DATA FOR REVIEW:
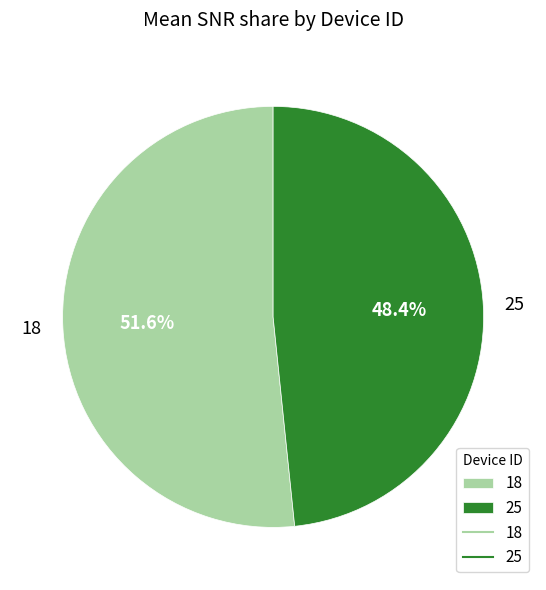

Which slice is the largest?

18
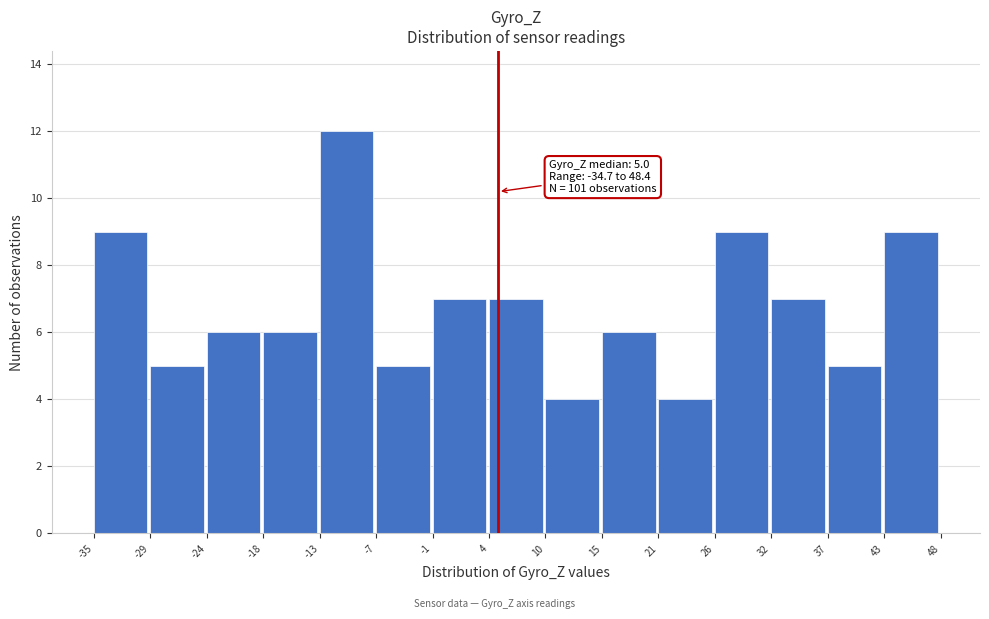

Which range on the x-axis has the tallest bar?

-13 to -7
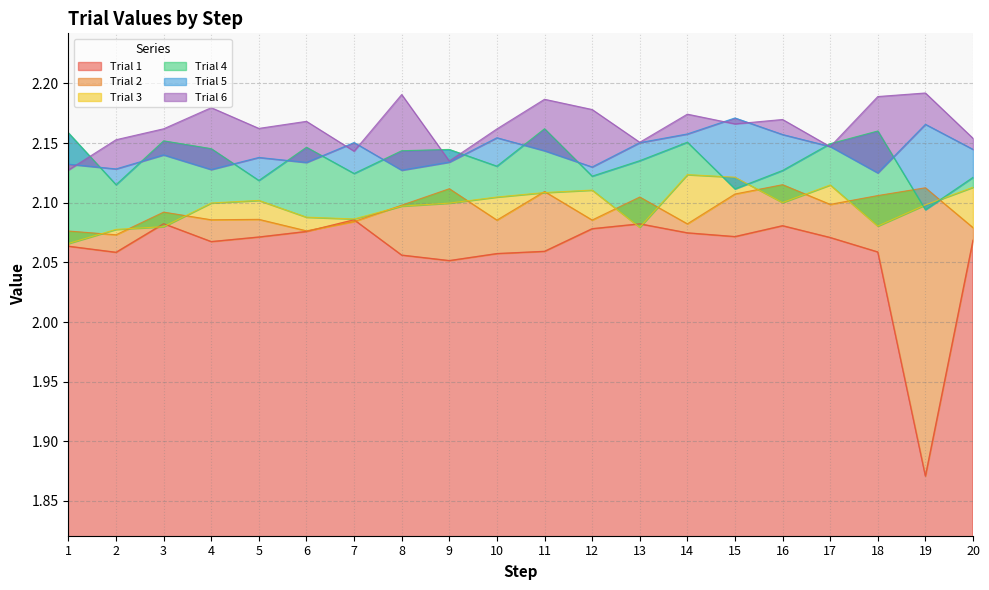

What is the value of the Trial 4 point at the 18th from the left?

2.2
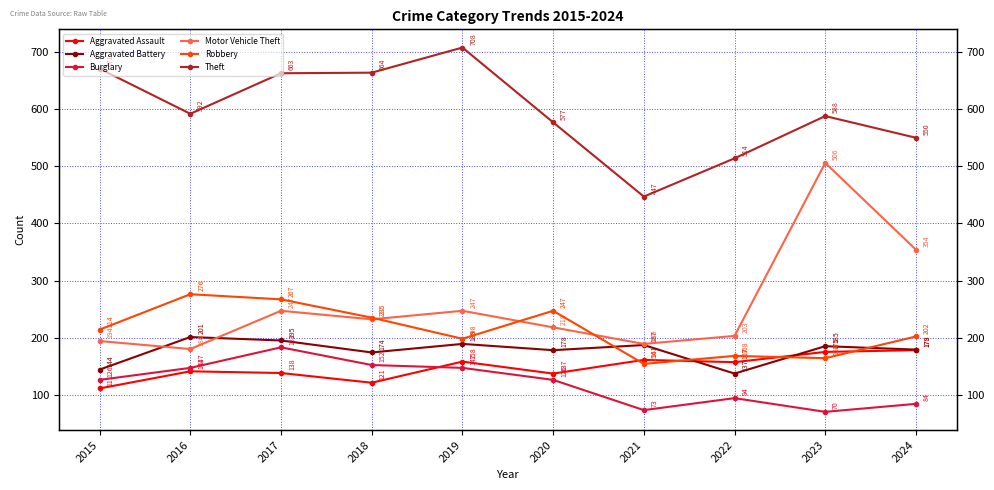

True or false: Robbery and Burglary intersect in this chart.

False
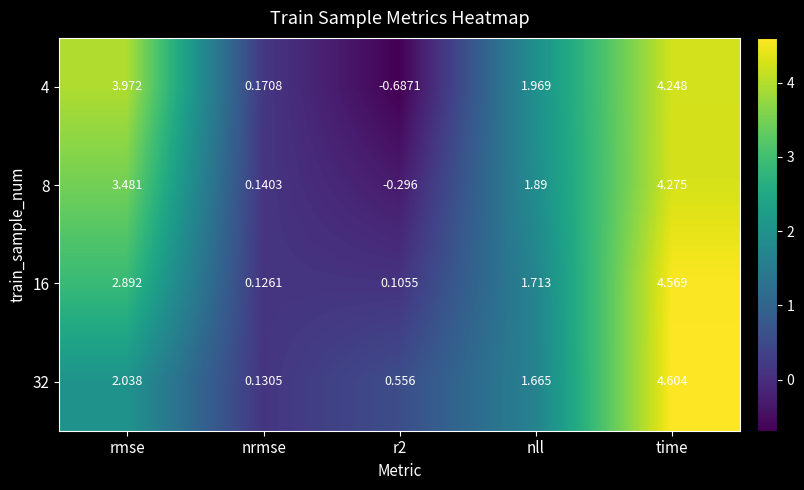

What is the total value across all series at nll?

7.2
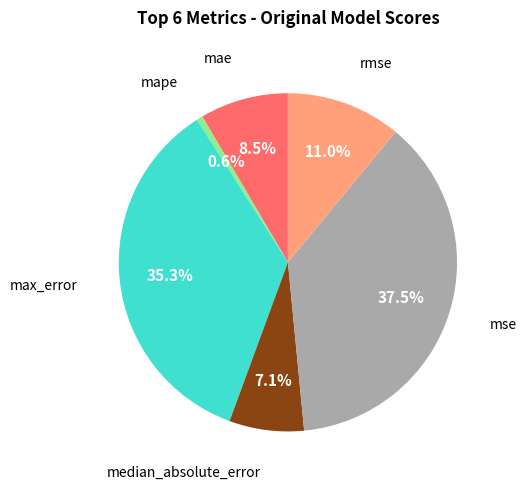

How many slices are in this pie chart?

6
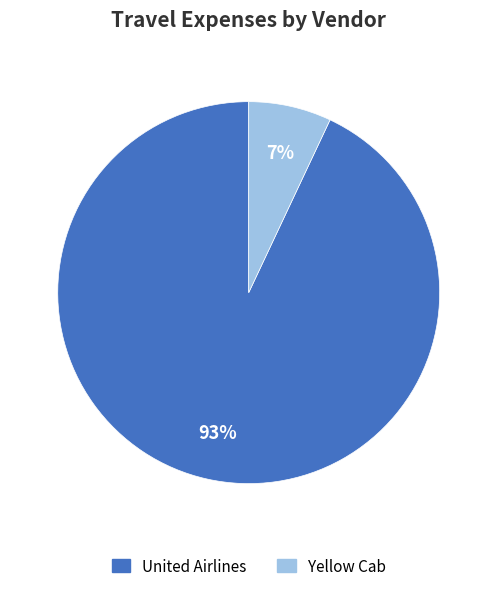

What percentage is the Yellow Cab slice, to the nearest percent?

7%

EXERCISE BRIEF: Please copy out all of the data above word for word, leaving the pictures out.

ANSWER SECTION:
Which slice is the largest?

18

Which range on the x-axis has the tallest bar?

-13 to -7

What is the value of the Trial 4 point at the 18th from the left?

2.2

True or false: Robbery and Burglary intersect in this chart.

False

What is the total value across all series at nll?

7.2

How many slices are in this pie chart?

6

What percentage is the Yellow Cab slice, to the nearest percent?

7%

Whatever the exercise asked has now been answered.